Palliative care is interdisciplinary medical care focused on relieving the symptoms, pain, and stress of serious illness. The defining and most heavily tested feature is that palliative care is appropriate at any stage of serious illness and is delivered concurrently with curative and life-prolonging treatment. A patient receiving curative-intent chemotherapy for stage III colon cancer can and should simultaneously receive palliative care for pain, nausea, fatigue, and psychosocial distress. The two approaches are not in competition. The palliative team manages the collateral damage of cure while the oncology team targets the disease.
The Temel trial (NEJM 2010) randomized patients with newly diagnosed metastatic non-small cell lung cancer to early integrated palliative care plus standard oncology versus standard oncology alone. The early-palliative-care group had better quality of life, less depression, less aggressive end-of-life care, and a 2.7-month longer median survival (11.6 versus 8.9 months). This finding is the canonical refutation of the lay misconception that palliative care means giving up. The likely mechanisms are better symptom control allowing tolerance of disease-directed therapy and reduced psychological distress, which together lower the physiologic burden of unmanaged pain, anxiety, and cachexia.

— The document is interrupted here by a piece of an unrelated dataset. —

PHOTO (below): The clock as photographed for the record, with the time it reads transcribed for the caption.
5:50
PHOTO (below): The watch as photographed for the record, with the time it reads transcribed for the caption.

Hospice care is a regulatory model of care for patients with a prognosis of 6 months or less if the terminal illness runs its normal course. Two physicians, typically the hospice medical director and the patient’s attending physician, must attest to the prognosis at election. Under the Medicare Hospice Benefit (Part A), the patient elects to forgo curative treatment for the terminal diagnosis and receives comprehensive comfort-focused services: medications related to the terminal diagnosis, durable medical equipment, nursing visits, home health aide services, chaplaincy, social work, volunteer support, and bereavement services for the family for 13 months following the patient’s death. Hospice can be delivered at home, in a dedicated hospice facility, in a skilled nursing facility, or in a hospital. Election is fully revocable at any time, and the patient retains the right to return to curative-intent treatment.
::: {.callout-tip}
## Mnemonic — “Concurrent or Comfort-Only”

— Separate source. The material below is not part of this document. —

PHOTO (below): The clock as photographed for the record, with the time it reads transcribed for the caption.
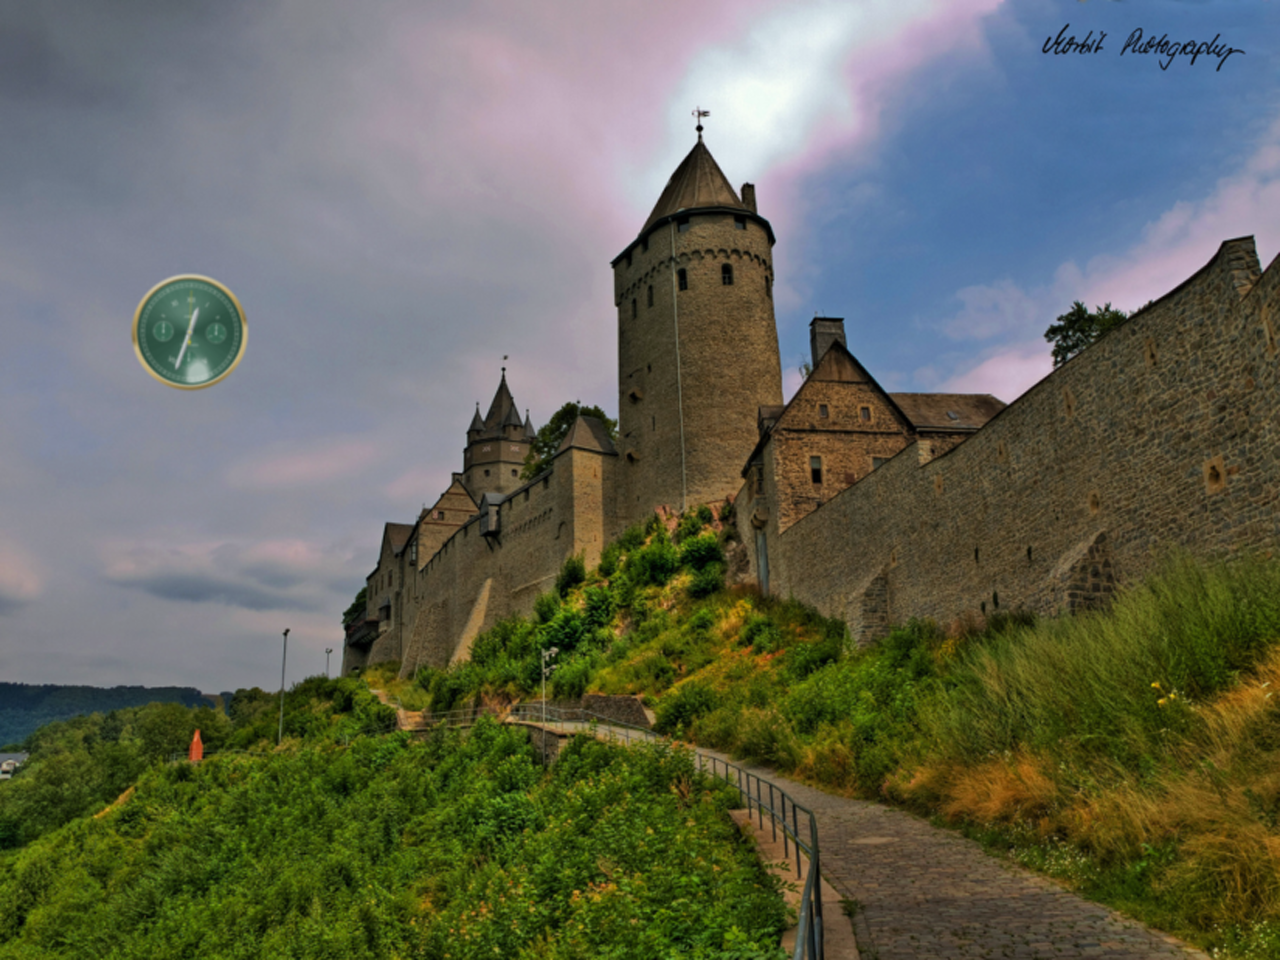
12:33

Palliative care runs concurrent with any disease-directed treatment at any stage. Hospice is comfort-only and requires a six-month prognosis. If a board stem says the patient is still receiving chemotherapy, the answer is palliative care, not hospice. :::
The group getting early palliative care alongside their cancer treatment didn’t just have a dramatically better quality of life and less depression. They actually lived longer. Their median survival was extended by 2.7 months compared to the standard care group.